Investigating social support and eating disorder characteristics in a non-clinical sample
Low social support from family members is a risk factor for the development of eating disorders (Ghaderi. 2003). However, Marcos, (2003) argued that social support is only linked to the development of eating disorders if satisfaction with social support is low. Bulimia sufferers generally express the strongest levels of dissatisfaction (Schmidt, Tiller & Treasure. 1993). This research sought to establish whether trends within clinical samples exist in a non-clinical sample with high levels of eating disorder characteristics. Better understanding of these issues is important for effective targeting of support to vulnerable groups and providing insight into an important issue associated with the development of eating disorders.
A questionnaire comprising the Eating Disorder Inventory (EDI) and social support scale was used to collect data from 156 participants. T-tests and Pearson correlations were used to analyse the data.
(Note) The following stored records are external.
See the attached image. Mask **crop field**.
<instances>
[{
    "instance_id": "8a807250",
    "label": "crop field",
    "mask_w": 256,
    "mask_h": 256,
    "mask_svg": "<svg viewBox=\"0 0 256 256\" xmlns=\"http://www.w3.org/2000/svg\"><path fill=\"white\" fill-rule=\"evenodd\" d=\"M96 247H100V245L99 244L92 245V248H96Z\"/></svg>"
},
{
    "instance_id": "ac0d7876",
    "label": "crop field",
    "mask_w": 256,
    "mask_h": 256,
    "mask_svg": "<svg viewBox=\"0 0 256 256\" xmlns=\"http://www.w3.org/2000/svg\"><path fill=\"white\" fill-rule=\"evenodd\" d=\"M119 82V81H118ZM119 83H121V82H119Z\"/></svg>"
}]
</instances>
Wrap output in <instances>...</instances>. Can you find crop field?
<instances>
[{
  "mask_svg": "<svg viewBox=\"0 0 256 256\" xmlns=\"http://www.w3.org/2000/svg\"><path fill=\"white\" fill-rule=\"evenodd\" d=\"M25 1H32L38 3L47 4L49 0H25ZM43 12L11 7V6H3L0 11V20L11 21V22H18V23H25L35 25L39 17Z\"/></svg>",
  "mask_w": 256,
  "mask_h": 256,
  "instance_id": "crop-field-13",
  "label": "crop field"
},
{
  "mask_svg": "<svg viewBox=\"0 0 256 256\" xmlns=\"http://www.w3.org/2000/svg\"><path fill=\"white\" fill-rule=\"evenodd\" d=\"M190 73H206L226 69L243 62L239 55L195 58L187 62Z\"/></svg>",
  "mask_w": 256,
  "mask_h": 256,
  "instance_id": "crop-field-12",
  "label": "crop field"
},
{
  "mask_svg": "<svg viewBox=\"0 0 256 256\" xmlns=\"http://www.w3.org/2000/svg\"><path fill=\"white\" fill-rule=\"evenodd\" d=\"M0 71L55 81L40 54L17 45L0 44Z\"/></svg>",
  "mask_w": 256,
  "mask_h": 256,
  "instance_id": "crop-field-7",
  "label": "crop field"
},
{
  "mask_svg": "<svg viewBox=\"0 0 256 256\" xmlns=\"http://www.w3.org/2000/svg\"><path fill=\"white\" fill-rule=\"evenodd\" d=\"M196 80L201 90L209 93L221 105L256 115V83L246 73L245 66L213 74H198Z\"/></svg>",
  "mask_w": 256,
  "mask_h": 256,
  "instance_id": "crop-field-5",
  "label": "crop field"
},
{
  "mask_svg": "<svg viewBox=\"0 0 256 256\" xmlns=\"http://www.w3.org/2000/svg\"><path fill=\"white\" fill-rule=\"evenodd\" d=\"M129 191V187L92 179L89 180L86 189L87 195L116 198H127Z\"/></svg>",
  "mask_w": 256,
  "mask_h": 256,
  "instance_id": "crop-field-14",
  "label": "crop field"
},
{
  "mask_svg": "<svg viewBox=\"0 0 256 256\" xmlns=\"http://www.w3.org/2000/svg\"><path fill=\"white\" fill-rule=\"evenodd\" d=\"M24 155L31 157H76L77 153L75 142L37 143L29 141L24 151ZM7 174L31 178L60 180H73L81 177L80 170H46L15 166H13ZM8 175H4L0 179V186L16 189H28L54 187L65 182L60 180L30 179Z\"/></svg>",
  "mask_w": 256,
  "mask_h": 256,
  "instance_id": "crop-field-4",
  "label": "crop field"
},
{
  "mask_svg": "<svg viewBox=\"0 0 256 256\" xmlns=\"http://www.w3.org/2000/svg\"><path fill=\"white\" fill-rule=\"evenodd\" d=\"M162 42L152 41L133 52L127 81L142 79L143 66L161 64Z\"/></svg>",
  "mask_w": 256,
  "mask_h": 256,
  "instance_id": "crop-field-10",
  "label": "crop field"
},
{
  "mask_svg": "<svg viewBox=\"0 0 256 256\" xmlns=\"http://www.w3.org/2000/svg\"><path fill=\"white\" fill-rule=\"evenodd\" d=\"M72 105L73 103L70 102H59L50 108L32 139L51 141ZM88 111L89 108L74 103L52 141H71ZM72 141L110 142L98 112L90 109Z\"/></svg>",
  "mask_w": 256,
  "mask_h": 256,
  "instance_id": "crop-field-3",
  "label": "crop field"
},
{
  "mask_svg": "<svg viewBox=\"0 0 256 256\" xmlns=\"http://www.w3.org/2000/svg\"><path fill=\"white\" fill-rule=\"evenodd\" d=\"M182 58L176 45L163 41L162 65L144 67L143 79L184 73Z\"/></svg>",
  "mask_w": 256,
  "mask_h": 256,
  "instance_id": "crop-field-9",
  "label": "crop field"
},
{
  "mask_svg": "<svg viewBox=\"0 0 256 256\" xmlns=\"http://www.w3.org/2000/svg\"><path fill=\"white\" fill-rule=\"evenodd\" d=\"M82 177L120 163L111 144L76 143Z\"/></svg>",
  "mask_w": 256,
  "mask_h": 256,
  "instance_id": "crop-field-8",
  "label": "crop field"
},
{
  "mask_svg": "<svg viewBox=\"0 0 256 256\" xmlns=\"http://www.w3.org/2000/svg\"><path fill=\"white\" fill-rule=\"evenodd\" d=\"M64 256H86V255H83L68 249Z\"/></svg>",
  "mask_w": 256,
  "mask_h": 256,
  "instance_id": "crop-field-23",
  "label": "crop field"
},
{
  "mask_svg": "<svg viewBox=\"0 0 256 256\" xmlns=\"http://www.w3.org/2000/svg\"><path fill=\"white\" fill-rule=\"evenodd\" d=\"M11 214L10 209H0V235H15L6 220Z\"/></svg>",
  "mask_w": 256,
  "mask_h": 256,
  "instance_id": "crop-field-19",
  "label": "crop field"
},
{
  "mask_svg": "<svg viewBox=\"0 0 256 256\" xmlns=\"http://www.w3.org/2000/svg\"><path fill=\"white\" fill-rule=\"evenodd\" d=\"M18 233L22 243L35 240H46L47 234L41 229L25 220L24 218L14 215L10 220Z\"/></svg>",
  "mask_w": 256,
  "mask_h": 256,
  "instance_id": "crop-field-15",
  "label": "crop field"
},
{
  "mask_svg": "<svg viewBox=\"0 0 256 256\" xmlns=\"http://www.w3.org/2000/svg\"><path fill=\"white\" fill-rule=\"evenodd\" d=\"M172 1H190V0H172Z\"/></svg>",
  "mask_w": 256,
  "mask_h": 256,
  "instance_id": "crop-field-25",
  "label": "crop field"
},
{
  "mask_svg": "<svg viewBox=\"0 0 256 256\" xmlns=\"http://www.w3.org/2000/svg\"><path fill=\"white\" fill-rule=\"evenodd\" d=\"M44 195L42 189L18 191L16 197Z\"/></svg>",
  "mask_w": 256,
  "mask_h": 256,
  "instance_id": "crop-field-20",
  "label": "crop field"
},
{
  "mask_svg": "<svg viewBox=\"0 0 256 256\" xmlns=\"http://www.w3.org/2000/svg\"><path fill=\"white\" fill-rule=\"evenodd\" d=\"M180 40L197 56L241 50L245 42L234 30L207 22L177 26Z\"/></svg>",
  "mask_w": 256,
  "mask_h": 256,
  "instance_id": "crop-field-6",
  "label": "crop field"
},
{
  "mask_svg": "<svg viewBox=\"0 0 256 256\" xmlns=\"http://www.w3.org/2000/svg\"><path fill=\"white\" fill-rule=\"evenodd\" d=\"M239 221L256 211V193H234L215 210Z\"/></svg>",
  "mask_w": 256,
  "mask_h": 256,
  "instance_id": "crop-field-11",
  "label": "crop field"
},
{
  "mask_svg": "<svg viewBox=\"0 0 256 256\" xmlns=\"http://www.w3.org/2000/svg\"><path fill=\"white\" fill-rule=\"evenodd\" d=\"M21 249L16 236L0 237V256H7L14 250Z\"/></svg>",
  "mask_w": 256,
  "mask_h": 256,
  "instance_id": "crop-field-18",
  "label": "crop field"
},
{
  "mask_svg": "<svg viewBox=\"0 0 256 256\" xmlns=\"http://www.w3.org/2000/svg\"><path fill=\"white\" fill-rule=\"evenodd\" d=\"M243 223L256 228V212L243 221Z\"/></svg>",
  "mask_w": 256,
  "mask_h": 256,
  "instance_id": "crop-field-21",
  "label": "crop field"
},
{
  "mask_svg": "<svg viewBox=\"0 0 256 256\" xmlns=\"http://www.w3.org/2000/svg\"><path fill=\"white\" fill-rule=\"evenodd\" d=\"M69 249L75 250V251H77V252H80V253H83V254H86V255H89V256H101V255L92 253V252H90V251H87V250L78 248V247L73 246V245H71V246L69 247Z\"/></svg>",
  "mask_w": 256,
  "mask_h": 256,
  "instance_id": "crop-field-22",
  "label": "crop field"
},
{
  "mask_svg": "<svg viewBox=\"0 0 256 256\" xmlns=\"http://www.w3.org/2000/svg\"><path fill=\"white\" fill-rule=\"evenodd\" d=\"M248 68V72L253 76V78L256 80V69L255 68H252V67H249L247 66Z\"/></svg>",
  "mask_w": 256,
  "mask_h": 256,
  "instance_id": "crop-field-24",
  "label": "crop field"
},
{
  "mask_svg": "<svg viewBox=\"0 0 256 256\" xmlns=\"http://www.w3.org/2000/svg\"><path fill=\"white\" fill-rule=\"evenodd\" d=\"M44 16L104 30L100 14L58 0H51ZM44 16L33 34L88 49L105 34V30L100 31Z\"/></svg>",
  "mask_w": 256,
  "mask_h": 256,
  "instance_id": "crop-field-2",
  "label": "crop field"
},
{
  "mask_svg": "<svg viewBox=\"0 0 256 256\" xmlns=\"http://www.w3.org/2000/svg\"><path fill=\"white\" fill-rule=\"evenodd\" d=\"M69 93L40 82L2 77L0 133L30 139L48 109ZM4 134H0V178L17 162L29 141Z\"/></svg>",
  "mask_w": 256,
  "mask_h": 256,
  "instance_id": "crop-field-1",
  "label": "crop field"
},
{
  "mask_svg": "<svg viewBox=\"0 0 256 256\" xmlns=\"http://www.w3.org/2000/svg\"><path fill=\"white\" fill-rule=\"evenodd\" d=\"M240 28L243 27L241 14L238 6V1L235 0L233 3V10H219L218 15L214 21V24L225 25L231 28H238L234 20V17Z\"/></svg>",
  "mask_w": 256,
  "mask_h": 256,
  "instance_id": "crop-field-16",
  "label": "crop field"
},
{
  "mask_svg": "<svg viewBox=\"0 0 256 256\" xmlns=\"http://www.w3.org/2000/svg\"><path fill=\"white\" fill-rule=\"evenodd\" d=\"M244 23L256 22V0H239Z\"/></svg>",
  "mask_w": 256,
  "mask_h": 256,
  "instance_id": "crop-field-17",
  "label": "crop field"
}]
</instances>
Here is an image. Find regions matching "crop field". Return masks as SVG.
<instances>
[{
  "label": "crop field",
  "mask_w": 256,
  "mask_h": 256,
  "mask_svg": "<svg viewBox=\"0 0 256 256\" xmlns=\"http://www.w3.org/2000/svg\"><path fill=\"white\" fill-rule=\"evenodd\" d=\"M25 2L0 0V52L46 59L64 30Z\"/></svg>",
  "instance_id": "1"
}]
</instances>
Obtaining social support from family was not associated with higher EDI scores (r(154)=.09; p>.05), but satisfaction with social support was (r(154)= -.20; p<.01 ). Participants scoring high on ‘Bulimia’ were least satisfied with their perceived social support (t(154)=2.14; p<.02).
The results do not support clinical findings that eating disorder characteristics are associated with less familial support, but do support findings that satisfaction with social support is associated with eating disorder characteristics. Implications for health psychology are that social support has a vital role in the development of eating disorders.